- Born: 1 March 1882 Cheshire, England
- Died: 3 August 1960 (aged 78) Saint Peter, Jersey
- Allegiance: United Kingdom
- Branch: British Army British India
- Service years: 1900–28
- Rank: Lieutenant-Colonel
- Unit: Royal Welsh Fusiliers The South Wales Borderers
- Conflicts: Second Boer War World War I
- Awards: CMG CIE MID
- Other work: Inspector-General of Iraq Police; Chief of Police, Southern Railways, India

= Henry Cecil Prescott =

British Army officer (1882-1960)

Lieutenant-Colonel Henry Cecil Prescott CMG CIE (1 March 1882 – 3 August 1960) was Inspector-General of Police in Iraq (1920–1935) and Chief of Police of the Southern Railway in India (1935–47).

==Early life==
Henry Cecil Prescott was born in Cheshire on 1 March 1882, the son of Arthur Edward Prescott (who had died at the time of the 1891 census) and Kathleen Ann Augusta Prescott. He was educated at Bedford Modern School.

==Career==
Prescott was commissioned in the 3rd (Militia) Battalion of the Royal Welsh Fusiliers, and served as a lieutenant in the Second Boer War (1901–02), for which he received the Queen's Medal with five clasps. While in South Africa, he received a commission in a regular regiment when he was appointed second lieutenant in The South Wales Borderers on 30 April 1902. He stayed there for several months after the end of hostilities, returning home again on the SS Norman in late December 1902. In 1903 he transferred to the Indian Army in the 69th Punjabis until his appointment as Assistant Superintendent in the Burma Police in January 1908. In December 1910 he was made District Superintendent of three districts in Burma.

At the outbreak of World War I, Prescott rejoined the Indian Army; he was promoted Major in August 1916. In June 1917 he was appointed Deputy Commissioner of the Iraq Police firstly in Basra and then in Baghdad. In 1918 he was made Commissioner. In 1920, Prescott was made Inspector-General of the Iraq Police until his resignation in 1935. In a statement of service, he later wrote, ‘If it had not been for the seizing of power by the opposition (many of the leaders of whom I had arrested and placed in prison for the safety of the country) I should have remained in command for some years longer’.

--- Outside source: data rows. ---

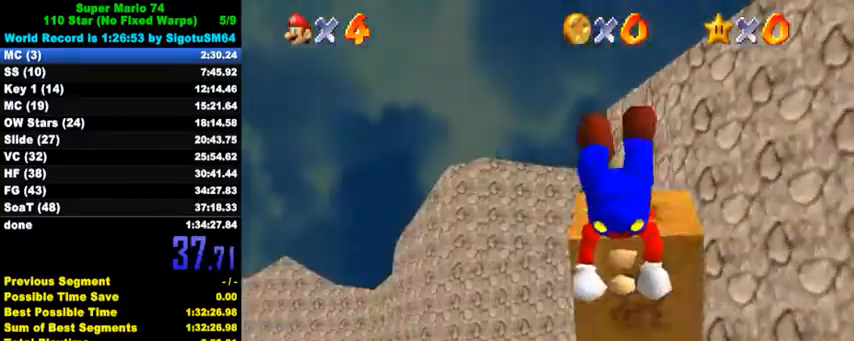
{"keys": ["down", "shift"], "events": [[67, "up", "up"], [100, "left", "up"], [167, "down", "down"], [400, "shift", "down"]]}
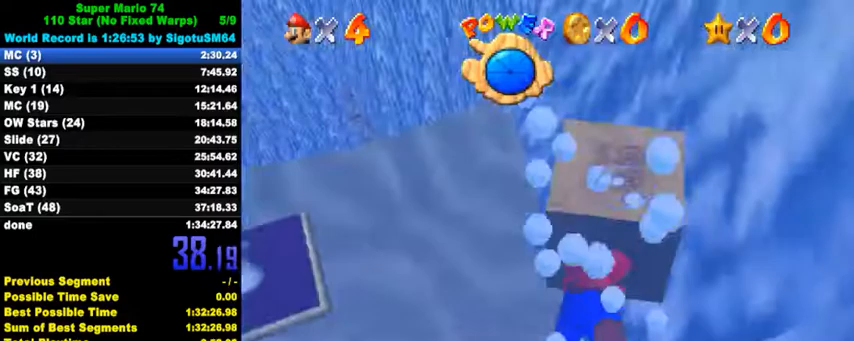
{"keys": ["down", "shift"], "events": [[33, "right", "down"], [167, "shift", "up"], [467, "shift", "down"], [500, "right", "up"]]}
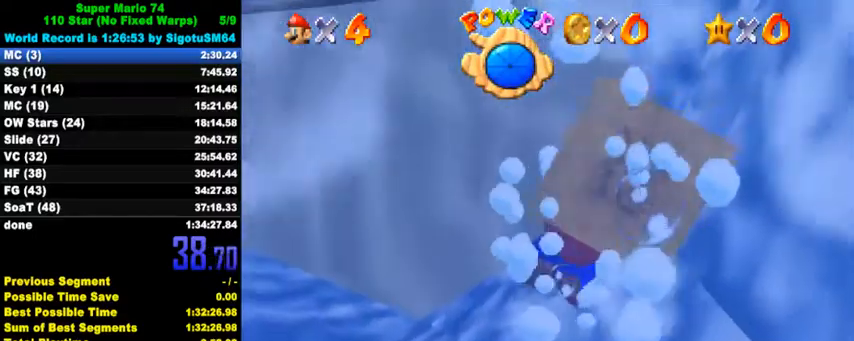
{"keys": ["down"], "events": [[267, "right", "down"], [267, "shift", "up"], [500, "right", "up"]]}
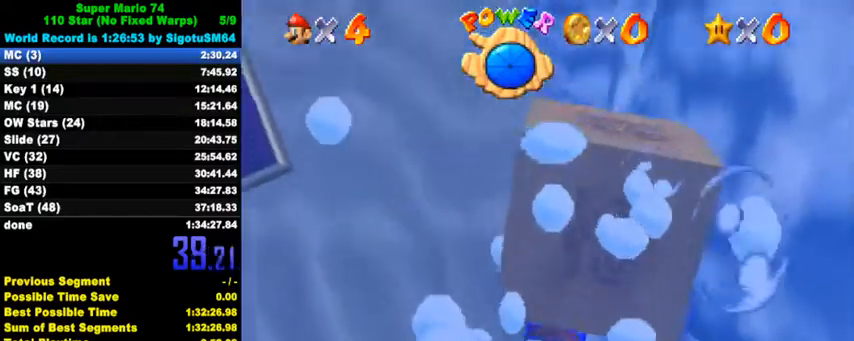
{"keys": [], "events": [[133, "shift", "down"], [333, "right", "down"], [367, "shift", "up"], [467, "right", "up"], [500, "down", "up"]]}
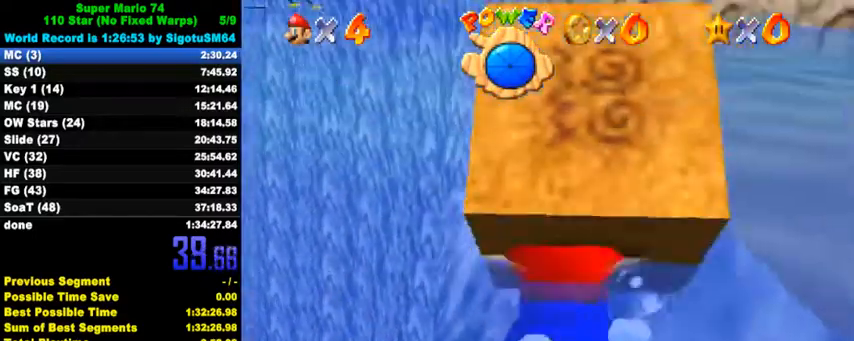
{"keys": ["shift"], "events": [[300, "shift", "down"]]}
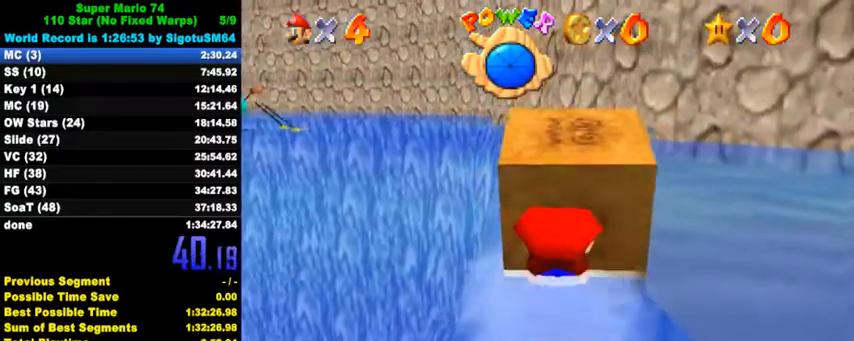
{"keys": ["down", "shift"], "events": [[100, "down", "down"], [133, "shift", "up"], [233, "down", "up"], [333, "down", "down"], [433, "shift", "down"]]}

Prescott was later made Chief of Police of the Southern Railway in India for 12 years until his retirement in 1947.

==Awards and honours==
During World War I he was mentioned in despatches and made a Companion of the Order of the Indian Empire (CIE) in 1919. In 1926 he was made a Companion of the Order of St Michael and St George (CMG), and towards the end of his service in Iraq he received the Order of the Two Rivers 2nd Class. A collection of his medals were sold at auction on 2 March 2005.

==Family life==
A keen polo player, Prescott was in the championship team of Iraq for 1933, 1934 and 1935. He married Mary Augusta, daughter of Edward Chisholm. They had two sons, one of whom was killed on active service in 1939. Prescott eventually retired to St. Peter's, Jersey where he died on 3 August 1960.